Start of EXERCISE MATERIAL
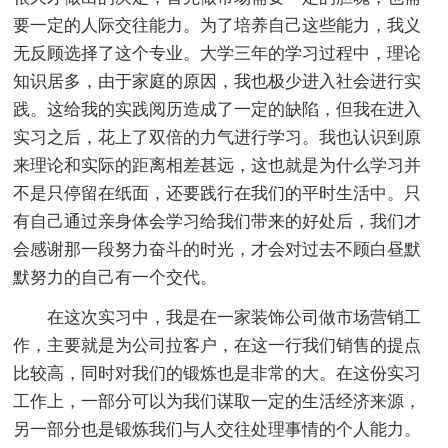
要一定的人际交往能力。为了培养自己这些能力，我义
无反顾选择了这个专业。大学三年的学习过程中，理论
知识居多，由于家庭的原因，我也极少进入社会进行实
践。这给我的实践阅历造成了一定的缺陷，但我在进入
实习之后，花上了双倍的力气进行学习。我也认识到原
来理论和实际的距离相差甚远，这也就是为什么学习并
不是只停留在纸面，还要践行在我们的平时生活中。只
有自己通过亲身体会学习给我们带来的好处后，我们才
会感谢那一段努力奋斗的时光，才会对过去不顾白昼默
默努力的自己有一个交代。
在这次实习中，我是在一家装饰公司做市场营销工
作，主要就是为公司拉客户，在这一行我们销售的提点
比较高，同时对我们的锻炼也是非常的大。在这份实习
工作上，一部分可以为我们谋取一定的生活经济来源，
另一部分也是锻炼我们与人交往处理事情的个人能力。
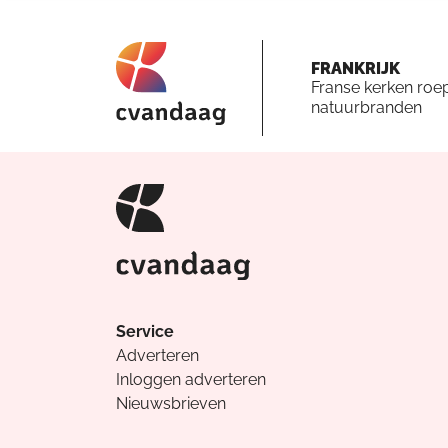
FRANKRIJK
Franse kerken roe
natuurbranden
Service
Adverteren
Inloggen adverteren
Nieuwsbrieven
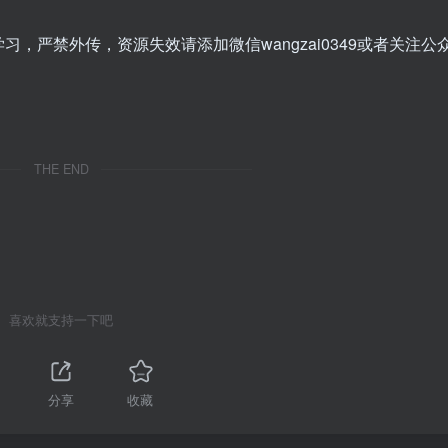
，严禁外传，资源失效请添加微信wangzai0349或者关注公
THE END
喜欢就支持一下吧
分享
收藏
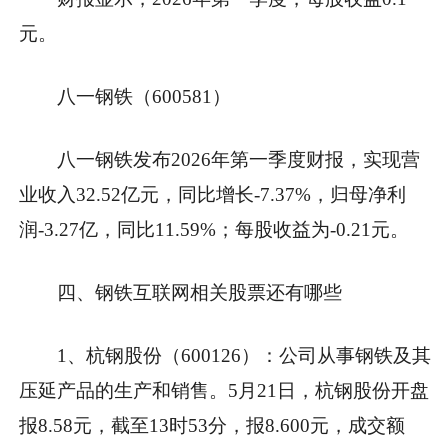
元。
八一钢铁（600581）
八一钢铁发布2026年第一季度财报，实现营
业收入32.52亿元，同比增长-7.37%，归母净利
润-3.27亿，同比11.59%；每股收益为-0.21元。
四、钢铁互联网相关股票还有哪些
1、杭钢股份（600126）：公司从事钢铁及其
压延产品的生产和销售。5月21日，杭钢股份开盘
报8.58元，截至13时53分，报8.600元，成交额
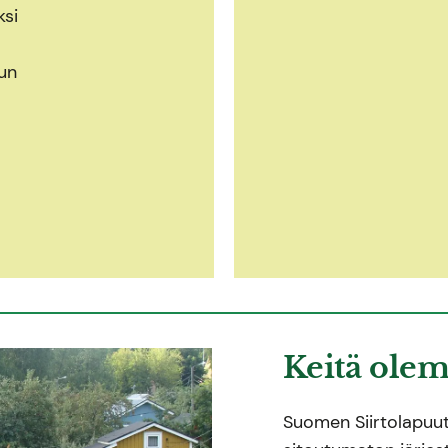
ksi
un
Keitä ole
Suomen Siirtolapuutar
End of EXERCISE MATERIAL
*BRIEF:*
An answer containing only the lines from the one holding "会感谢那一段努力奋斗的时光，才会对过去不顾白昼默" through the close of the entries above, reproduced exactly and stripped of pictures, is expected.

*FINISHED EXERCISE:*
会感谢那一段努力奋斗的时光，才会对过去不顾白昼默
默努力的自己有一个交代。
在这次实习中，我是在一家装饰公司做市场营销工
作，主要就是为公司拉客户，在这一行我们销售的提点
比较高，同时对我们的锻炼也是非常的大。在这份实习
工作上，一部分可以为我们谋取一定的生活经济来源，
另一部分也是锻炼我们与人交往处理事情的个人能力。
FRANKRIJK
Franse kerken roe
natuurbranden
Service
Adverteren
Inloggen adverteren
Nieuwsbrieven
，严禁外传，资源失效请添加微信wangzai0349或者关注公
THE END
喜欢就支持一下吧
分享
收藏
元。
八一钢铁（600581）
八一钢铁发布2026年第一季度财报，实现营
业收入32.52亿元，同比增长-7.37%，归母净利
润-3.27亿，同比11.59%；每股收益为-0.21元。
四、钢铁互联网相关股票还有哪些
1、杭钢股份（600126）：公司从事钢铁及其
压延产品的生产和销售。5月21日，杭钢股份开盘
报8.58元，截至13时53分，报8.600元，成交额
ksi
un
Keitä ole
Suomen Siirtolapuutar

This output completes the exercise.